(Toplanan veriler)
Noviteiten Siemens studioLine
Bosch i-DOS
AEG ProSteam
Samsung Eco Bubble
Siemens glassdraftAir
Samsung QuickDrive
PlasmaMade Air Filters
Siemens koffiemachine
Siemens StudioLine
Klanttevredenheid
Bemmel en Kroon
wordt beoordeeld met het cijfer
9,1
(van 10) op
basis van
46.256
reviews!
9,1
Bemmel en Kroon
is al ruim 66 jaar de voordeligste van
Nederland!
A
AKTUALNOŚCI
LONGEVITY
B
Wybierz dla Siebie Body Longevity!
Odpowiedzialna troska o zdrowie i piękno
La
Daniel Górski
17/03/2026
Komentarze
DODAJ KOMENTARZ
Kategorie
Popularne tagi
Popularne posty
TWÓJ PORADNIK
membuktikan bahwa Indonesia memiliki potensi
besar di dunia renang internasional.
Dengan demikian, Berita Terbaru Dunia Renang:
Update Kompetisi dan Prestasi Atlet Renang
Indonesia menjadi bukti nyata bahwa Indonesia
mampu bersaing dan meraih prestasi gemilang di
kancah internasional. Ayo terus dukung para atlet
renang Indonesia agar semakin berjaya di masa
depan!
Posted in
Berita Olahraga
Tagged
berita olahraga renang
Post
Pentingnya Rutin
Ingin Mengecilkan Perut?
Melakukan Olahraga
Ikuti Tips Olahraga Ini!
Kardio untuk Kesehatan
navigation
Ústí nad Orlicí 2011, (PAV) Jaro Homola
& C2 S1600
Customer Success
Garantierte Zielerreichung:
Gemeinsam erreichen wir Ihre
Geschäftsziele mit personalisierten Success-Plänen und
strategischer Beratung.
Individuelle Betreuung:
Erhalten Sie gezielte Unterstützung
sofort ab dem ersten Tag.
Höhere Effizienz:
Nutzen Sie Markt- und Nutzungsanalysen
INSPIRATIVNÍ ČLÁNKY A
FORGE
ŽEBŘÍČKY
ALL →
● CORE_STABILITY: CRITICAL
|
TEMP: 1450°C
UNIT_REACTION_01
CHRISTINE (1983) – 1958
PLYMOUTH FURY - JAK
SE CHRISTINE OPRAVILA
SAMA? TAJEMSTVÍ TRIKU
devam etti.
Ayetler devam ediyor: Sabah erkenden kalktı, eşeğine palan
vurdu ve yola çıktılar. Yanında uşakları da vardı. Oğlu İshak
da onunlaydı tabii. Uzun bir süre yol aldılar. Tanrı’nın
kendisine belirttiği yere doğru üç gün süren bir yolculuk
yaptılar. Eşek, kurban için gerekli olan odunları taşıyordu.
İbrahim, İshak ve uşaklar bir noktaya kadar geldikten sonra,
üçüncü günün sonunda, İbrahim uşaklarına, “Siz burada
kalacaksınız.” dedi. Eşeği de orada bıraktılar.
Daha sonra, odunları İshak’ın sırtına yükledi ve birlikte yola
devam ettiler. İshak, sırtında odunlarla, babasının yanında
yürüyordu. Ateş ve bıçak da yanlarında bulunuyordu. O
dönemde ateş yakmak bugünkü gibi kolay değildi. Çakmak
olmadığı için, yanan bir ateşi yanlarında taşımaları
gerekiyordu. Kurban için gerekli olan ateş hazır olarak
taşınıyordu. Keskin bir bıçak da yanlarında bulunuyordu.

▶ Yapılacak iş: Yukarıdaki tüm öğelerin satırlarını hiçbir değişiklik yapmadan, harfi harfine yeniden yazın.

▶ Sorunun çözümü:
Noviteiten Siemens studioLine
Bosch i-DOS
AEG ProSteam
Samsung Eco Bubble
Siemens glassdraftAir
Samsung QuickDrive
PlasmaMade Air Filters
Siemens koffiemachine
Siemens StudioLine
Klanttevredenheid
Bemmel en Kroon
wordt beoordeeld met het cijfer
9,1
(van 10) op
basis van
46.256
reviews!
9,1
Bemmel en Kroon
is al ruim 66 jaar de voordeligste van
Nederland!
A
AKTUALNOŚCI
LONGEVITY
B
Wybierz dla Siebie Body Longevity!
Odpowiedzialna troska o zdrowie i piękno
La
Daniel Górski
17/03/2026
Komentarze
DODAJ KOMENTARZ
Kategorie
Popularne tagi
Popularne posty
TWÓJ PORADNIK
membuktikan bahwa Indonesia memiliki potensi
besar di dunia renang internasional.
Dengan demikian, Berita Terbaru Dunia Renang:
Update Kompetisi dan Prestasi Atlet Renang
Indonesia menjadi bukti nyata bahwa Indonesia
mampu bersaing dan meraih prestasi gemilang di
kancah internasional. Ayo terus dukung para atlet
renang Indonesia agar semakin berjaya di masa
depan!
Posted in
Berita Olahraga
Tagged
berita olahraga renang
Post
Pentingnya Rutin
Ingin Mengecilkan Perut?
Melakukan Olahraga
Ikuti Tips Olahraga Ini!
Kardio untuk Kesehatan
navigation
Ústí nad Orlicí 2011, (PAV) Jaro Homola
& C2 S1600
Customer Success
Garantierte Zielerreichung:
Gemeinsam erreichen wir Ihre
Geschäftsziele mit personalisierten Success-Plänen und
strategischer Beratung.
Individuelle Betreuung:
Erhalten Sie gezielte Unterstützung
sofort ab dem ersten Tag.
Höhere Effizienz:
Nutzen Sie Markt- und Nutzungsanalysen
INSPIRATIVNÍ ČLÁNKY A
FORGE
ŽEBŘÍČKY
ALL →
● CORE_STABILITY: CRITICAL
|
TEMP: 1450°C
UNIT_REACTION_01
CHRISTINE (1983) – 1958
PLYMOUTH FURY - JAK
SE CHRISTINE OPRAVILA
SAMA? TAJEMSTVÍ TRIKU
devam etti.
Ayetler devam ediyor: Sabah erkenden kalktı, eşeğine palan
vurdu ve yola çıktılar. Yanında uşakları da vardı. Oğlu İshak
da onunlaydı tabii. Uzun bir süre yol aldılar. Tanrı’nın
kendisine belirttiği yere doğru üç gün süren bir yolculuk
yaptılar. Eşek, kurban için gerekli olan odunları taşıyordu.
İbrahim, İshak ve uşaklar bir noktaya kadar geldikten sonra,
üçüncü günün sonunda, İbrahim uşaklarına, “Siz burada
kalacaksınız.” dedi. Eşeği de orada bıraktılar.
Daha sonra, odunları İshak’ın sırtına yükledi ve birlikte yola
devam ettiler. İshak, sırtında odunlarla, babasının yanında
yürüyordu. Ateş ve bıçak da yanlarında bulunuyordu. O
dönemde ateş yakmak bugünkü gibi kolay değildi. Çakmak
olmadığı için, yanan bir ateşi yanlarında taşımaları
gerekiyordu. Kurban için gerekli olan ateş hazır olarak
taşınıyordu. Keskin bir bıçak da yanlarında bulunuyordu.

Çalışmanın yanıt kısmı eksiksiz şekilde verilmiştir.